Music
Review: Annie Lennox, A Christmas Cornucopia
For an artist whose most famous (only?) contribution to contemporary holiday music is Eurythmics’s synth-pop rendition of “Winter Wonderland,” Annie Lennox’s A Christmas Cornucopia is surprisingly non-secular. There’s no mention of Santa Claus, no talk of sleigh rides or snowmen. Eleven of the album’s 12 songs revolve around Jesus Christ’s birth, which purists will say is the way it should be. But for Lennox, who, in the liner notes, says she doesn’t “personally subscribe to any specific religion” and views Christ as no more divine than Buddha or Allah, many of these songs have a deeper meaning. In the ominous but beautiful “Lullay Lullay (The Coventry Carol),” for example, she sees not just King Herod murdering babies, but modern African children forced to become soldiers.
That interpretation is made manifest via miltary drums and the presence of the African Children’s Choir, who sing on more than half of the songs here. Rather than record a predictable pop holiday album, Lennox draws on both folk traditions and the ancient histories say claims these songs carry with them. With its mix of choral arrangements and what sounds to these ears a heck of lot like Auto-Tune, “God Rest Ye Merry Gentlemen” marries the traditional with the modern in a daring and ultimately very successful way.

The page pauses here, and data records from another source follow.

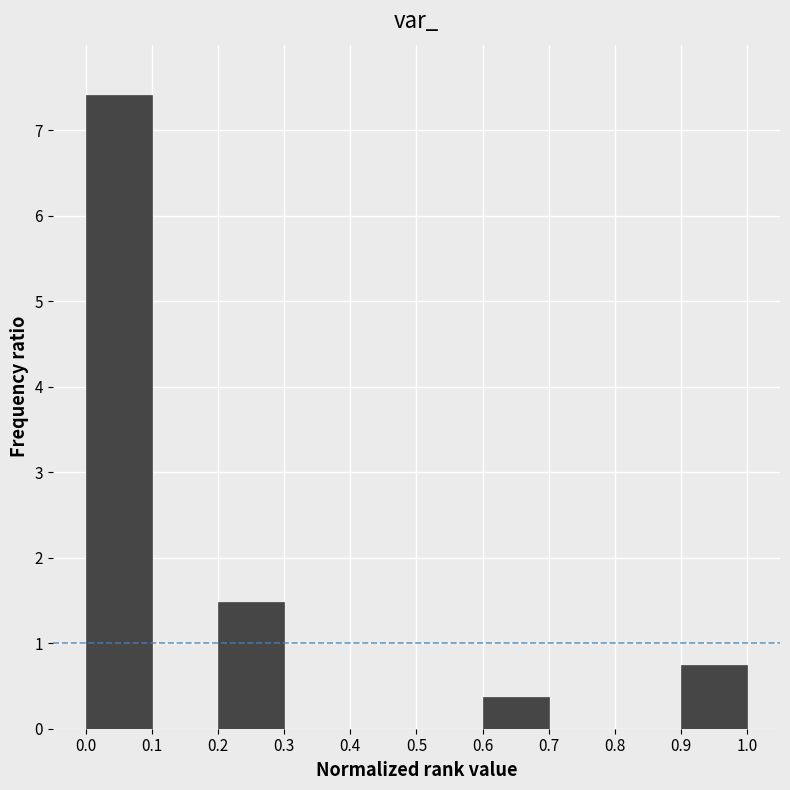

Reading left to right, transcribe this chart: for each bar, give the range it covers on the x-axis and its height. The values are not printed on the chart, so give them approximately, as read against the axis.

0.0 to 0.1: 7.4
0.1 to 0.2: 0
0.2 to 0.3: 1.5
0.3 to 0.4: 0
0.4 to 0.5: 0
0.5 to 0.6: 0
0.6 to 0.7: 0.4
0.7 to 0.8: 0
0.8 to 0.9: 0
0.9 to 1.0: 0.7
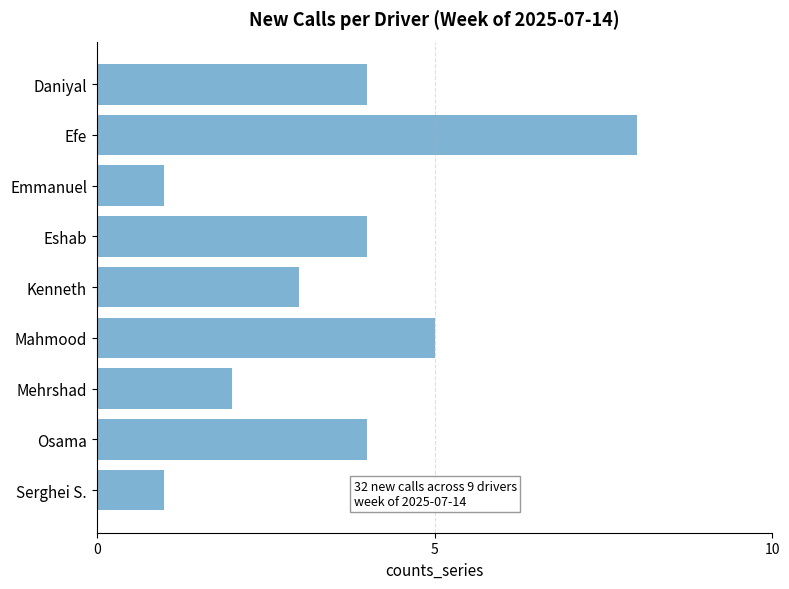

Between Eshab and Mahmood, which is larger?

Mahmood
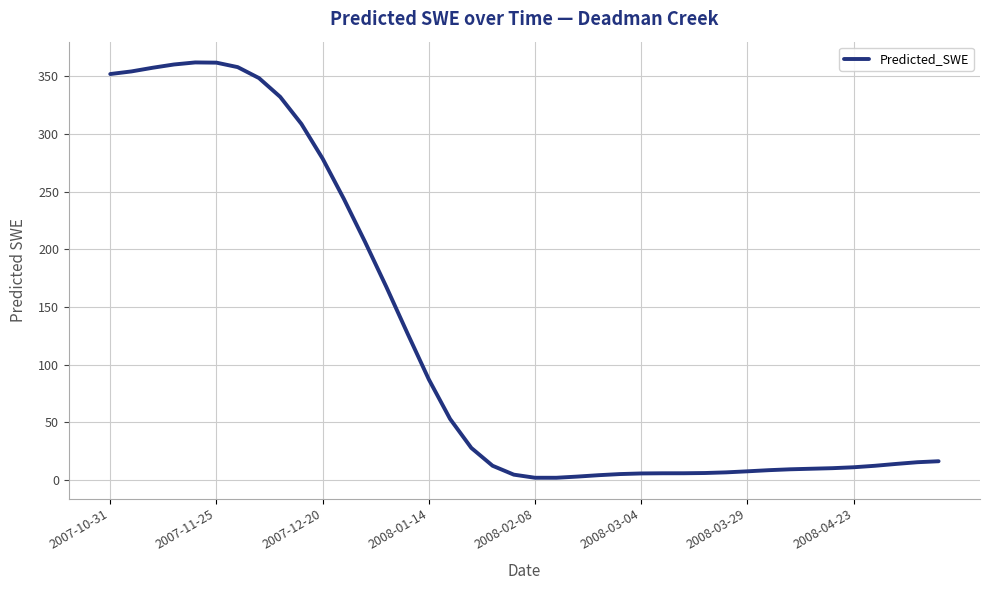

What is the maximum value shown in the chart?

362.1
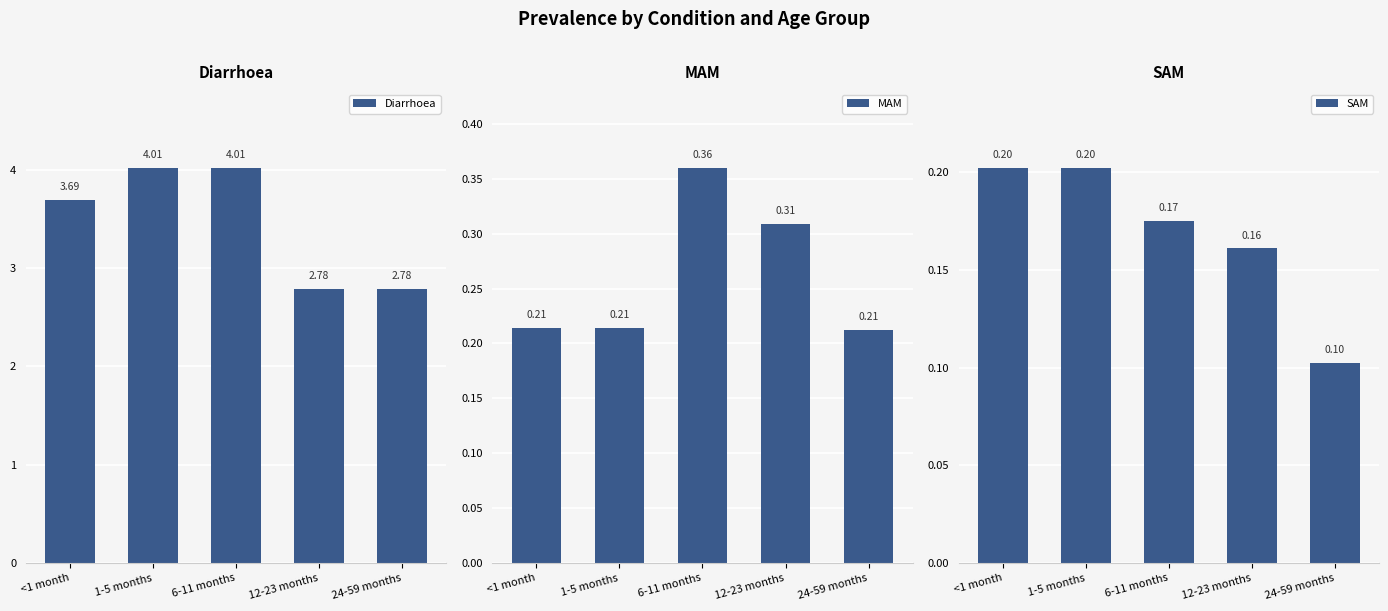

Reading left to right, extract all data points from this chart.

Diarrhoea: <1 month=3.7	1-5 months=4.0	6-11 months=4.0	12-23 months=2.8	24-59 months=2.8
MAM: <1 month=0.2	1-5 months=0.2	6-11 months=0.4	12-23 months=0.3	24-59 months=0.2
SAM: <1 month=0.2	1-5 months=0.2	6-11 months=0.2	12-23 months=0.2	24-59 months=0.1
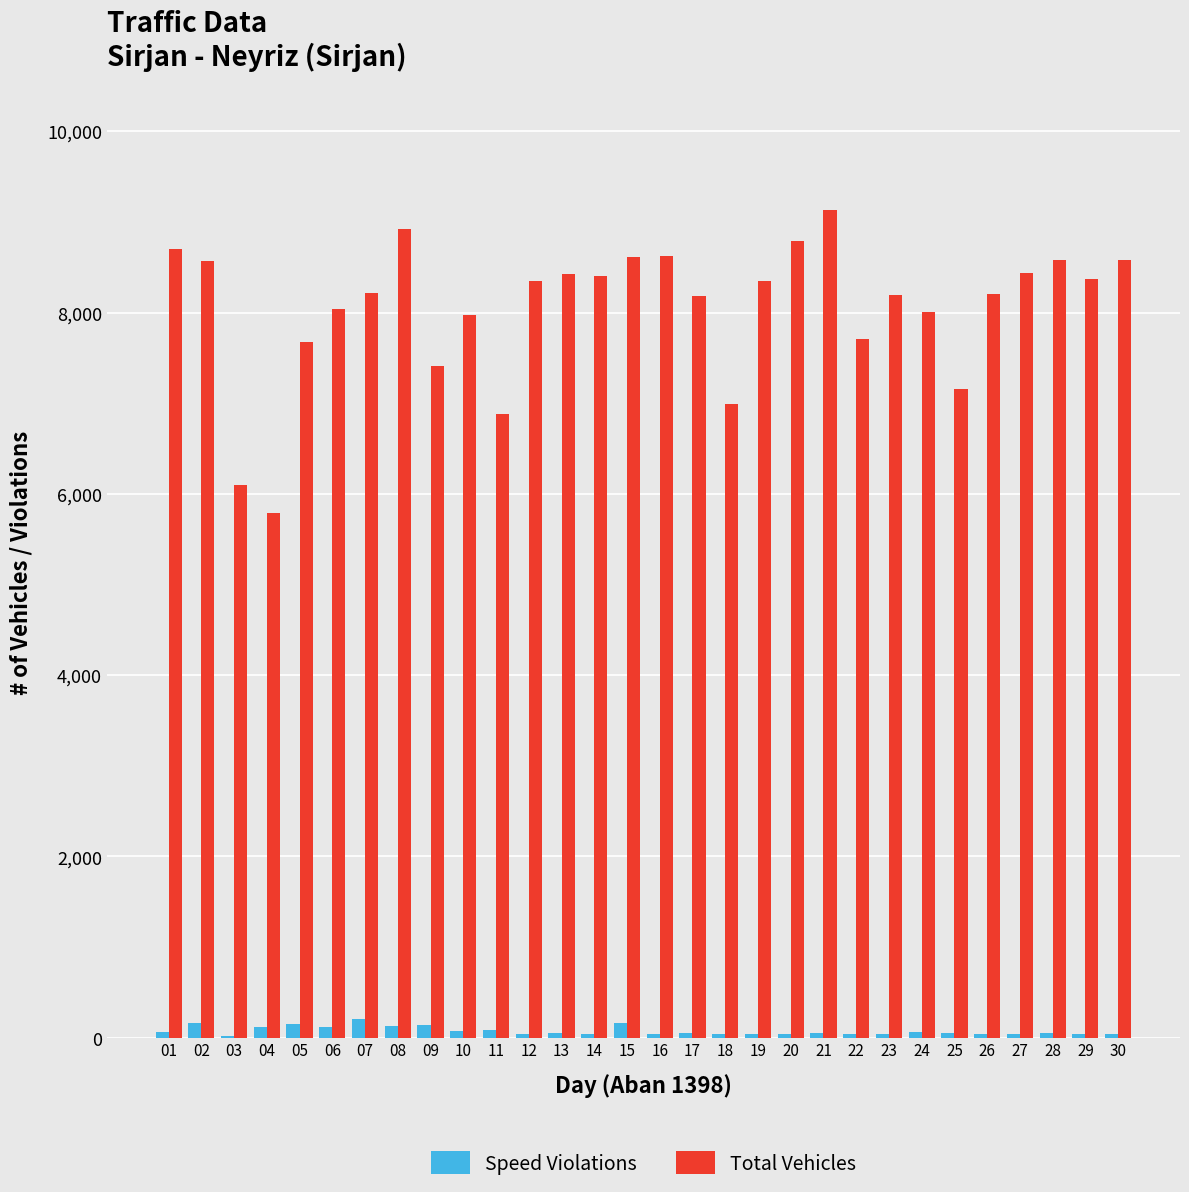

How many data points does each series have?

30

Lennox’s commitment to the material is palpable.
Unfortunately, that enthusiasm makes the singer sound a little bit like that little old lady singing overzealously in the pew behind you at Christmas Eve service at the start of “As Joseph Was a Walking (The Cherry Tree Carol),” but the song’s inventive arrangement quickly renders that a minor quibble. After almost a dozen similarly classic melodies being reworked so thoughtfully, the album’s sole original—and secular—composition, the borderline-soft-rock “Universal Child,” sounds remarkably bland, like a Yuletide “We Are the World.” Still, Lennox seems more inspired on A Christmas Cornucopia than she has in years.